Perhaps to have driven down the street and noticed that some business signs have acronyms behind them, like Mission Wealth Management, LLC or Apple, Inc. These three letter indicators identify the type of business entity or structure of the company.
A business entity or structure you choose for your new business will have both legal and tax related implications for you and your business. Choosing the best type for your business is one of the first steps to business ownership. We'll review the multiple types of business entities, share the pros and cons of each and recommend the best type of business entity for you. It can be a little confusing, so be sure to check out the decision flow chart for a quick and easy reference.
There are four main categories of business entities, Sole Proprietorship, Limited Liability Company (LLC), Partnerships and Corporations.
A Sole Proprietorship is the most simple and also most common structure chosen to start a business. A business with this structure has only one owner and there is no distinction between the owner and the business. A Sole Proprietorship is not a legal entity. The owner of the business is entitled to take all of the profits from the business, but they are also responsible for all of the businesses debts, losses and liabilities. For tax purposes, since the owner and the business are considered the same, all business income is reported on your personal income tax return. Finally, while it's inexpensive to set up, your personal assets may be at risk if the business incurs any lawsuits or files for bankruptcy.
Limited Liability Company (LLC)
An LLC is a hybrid type of legal structure that provides the liability protection of a corporation, with simpler tax returns, and also provides options for multiple owners or members. Members of the LLC can be one single individual, multiple individuals or even other LLCs. If the LLC incurs debt or is sued, the members' personal assets are usually exempt. For tax purposes, LLCs are not taxed separately and members would pass through profit and losses of their company to their personal taxes.
A partnership is a single business where one or more individuals share ownership. There are two types of partnerships, general and limited. General partnerships assume equal responsibility for profits, liability and management decisions. In this case, a creditor could choose to go after any and all partners for collection of debt. With a limited partnership, some partners have limited liability and also limited input within the business. This is typically a good option for investors in short term projects.
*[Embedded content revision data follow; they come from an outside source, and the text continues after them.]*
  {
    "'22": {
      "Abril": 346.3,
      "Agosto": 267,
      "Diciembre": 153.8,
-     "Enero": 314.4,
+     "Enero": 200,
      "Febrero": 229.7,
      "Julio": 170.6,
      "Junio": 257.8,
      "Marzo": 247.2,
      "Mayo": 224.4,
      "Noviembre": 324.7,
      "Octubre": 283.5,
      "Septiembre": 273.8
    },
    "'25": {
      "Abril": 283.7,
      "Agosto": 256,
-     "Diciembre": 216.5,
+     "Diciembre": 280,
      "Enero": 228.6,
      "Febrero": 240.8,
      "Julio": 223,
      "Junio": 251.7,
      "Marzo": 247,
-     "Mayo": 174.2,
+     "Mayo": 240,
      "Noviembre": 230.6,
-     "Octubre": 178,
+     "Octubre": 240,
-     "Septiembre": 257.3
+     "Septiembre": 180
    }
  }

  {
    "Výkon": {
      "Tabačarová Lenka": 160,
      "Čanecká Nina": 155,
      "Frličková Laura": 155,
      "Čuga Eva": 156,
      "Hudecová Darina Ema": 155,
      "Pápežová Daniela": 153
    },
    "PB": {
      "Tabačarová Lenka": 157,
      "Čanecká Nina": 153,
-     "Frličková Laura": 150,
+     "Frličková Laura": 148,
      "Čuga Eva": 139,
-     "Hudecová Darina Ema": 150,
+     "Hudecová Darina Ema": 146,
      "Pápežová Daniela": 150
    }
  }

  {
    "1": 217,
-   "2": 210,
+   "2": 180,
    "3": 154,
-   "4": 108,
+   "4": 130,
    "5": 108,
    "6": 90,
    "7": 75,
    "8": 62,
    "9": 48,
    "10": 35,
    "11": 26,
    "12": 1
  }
For tax purposes, a partnership must file an annual information return to report income and losses, but the company itself does not file income tax. Profits and losses are passed through to the partners and show them on their personal income tax returns.
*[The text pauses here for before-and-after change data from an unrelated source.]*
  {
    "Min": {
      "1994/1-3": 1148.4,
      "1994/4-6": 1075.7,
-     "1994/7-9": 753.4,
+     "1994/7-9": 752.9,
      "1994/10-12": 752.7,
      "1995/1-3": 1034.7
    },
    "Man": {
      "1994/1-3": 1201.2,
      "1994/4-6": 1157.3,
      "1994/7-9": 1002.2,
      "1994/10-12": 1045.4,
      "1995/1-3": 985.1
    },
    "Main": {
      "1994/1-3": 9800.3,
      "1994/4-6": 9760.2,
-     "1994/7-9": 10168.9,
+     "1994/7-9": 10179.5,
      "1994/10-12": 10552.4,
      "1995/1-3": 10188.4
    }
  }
A corporation is an independent legal entity, separate from its owners, which means greater protection from personal liability in case the company is sued or files for bankruptcy. Corporations are generally more complex than other business entities and tend to have costly administrative fees and complex tax and legal requirements. For tax purposes, the corporation must pay income tax on it's profits. Shareholders of the company who are also employees will have to pay income tax on their wages. A S-Corp is typically the most common type, while the C-Corp is mainly set up for large or high profile ventures.
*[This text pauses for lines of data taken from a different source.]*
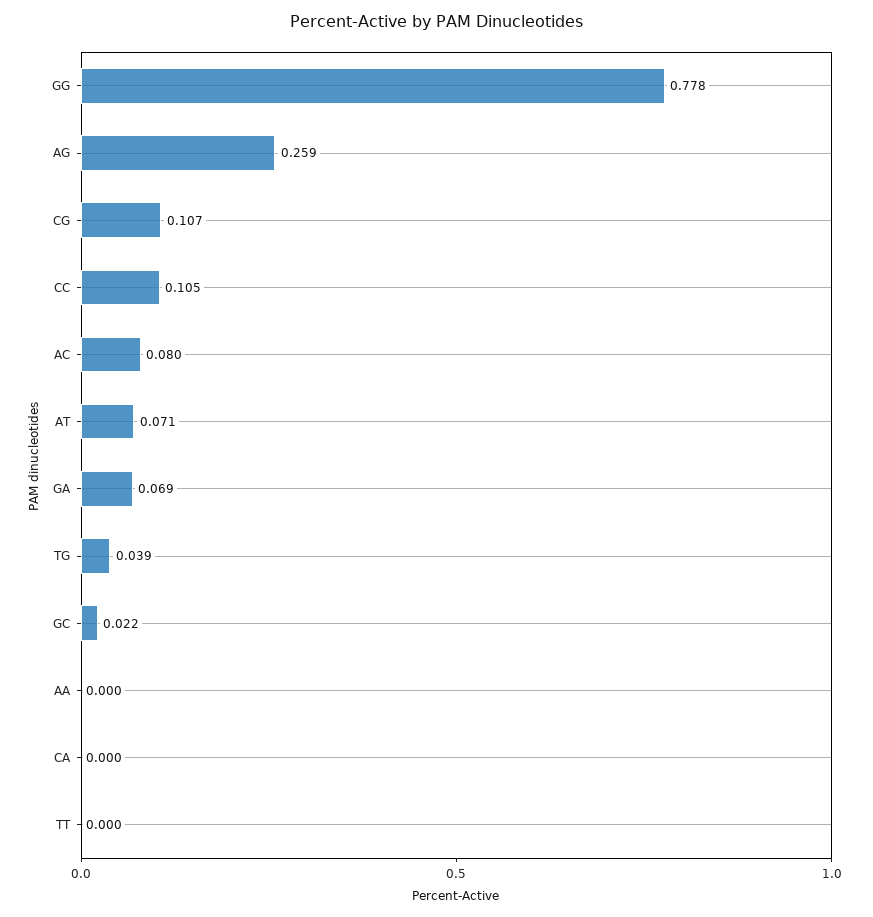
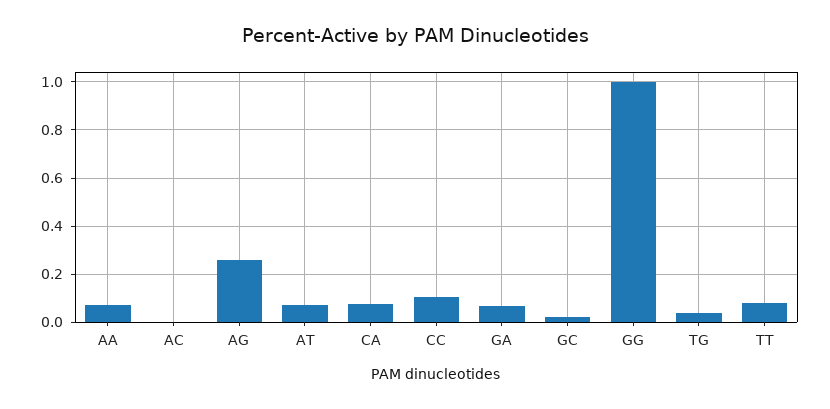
  {
-   "GG": 0.778,
+   "GG": 1,
    "AG": 0.259,
-   "CG": 0.107,
    "CC": 0.105,
-   "AC": 0.08,
+   "AC": 0,
    "AT": 0.071,
    "GA": 0.069,
    "TG": 0.039,
    "GC": 0.022,
-   "AA": 0,
+   "AA": 0.075,
-   "CA": 0,
+   "CA": 0.075,
-   "TT": 0
+   "TT": 0.075
  }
For most of our clients, we recommend setting up your new business as an limited liability company or LLC. It is typically inexpensive to setup and has little effect on your income tax filing as the earnings from the business still pass through to your personal income tax return. The benefits far outweigh the costs (filing fees in your state, etc.) as it provides a significant amount of protection for the owner because assets that belong to the owner personally are protected. The one thing to keep in mind with an LLC is to ensure your personal and business transactions are kept separate. Simply put, do not use your business credit card or bank account to pay for any personal items. If you do, and your business is sued for any reason, the opposing side can try to prove you used business funds for personal items and although you claim to be an LLC you are not acting as one. Therefore, your LLC can be invalidated and your personal assets will not longer be protected.
*Disclaimer: The information above should not take the place of legal and tax advice from your lawyer and certified public accountant. We always recommend consulting with professionals prior to setting up your business and we are happy to put you in touch with lawyers and CPAs that specialize in small businesses.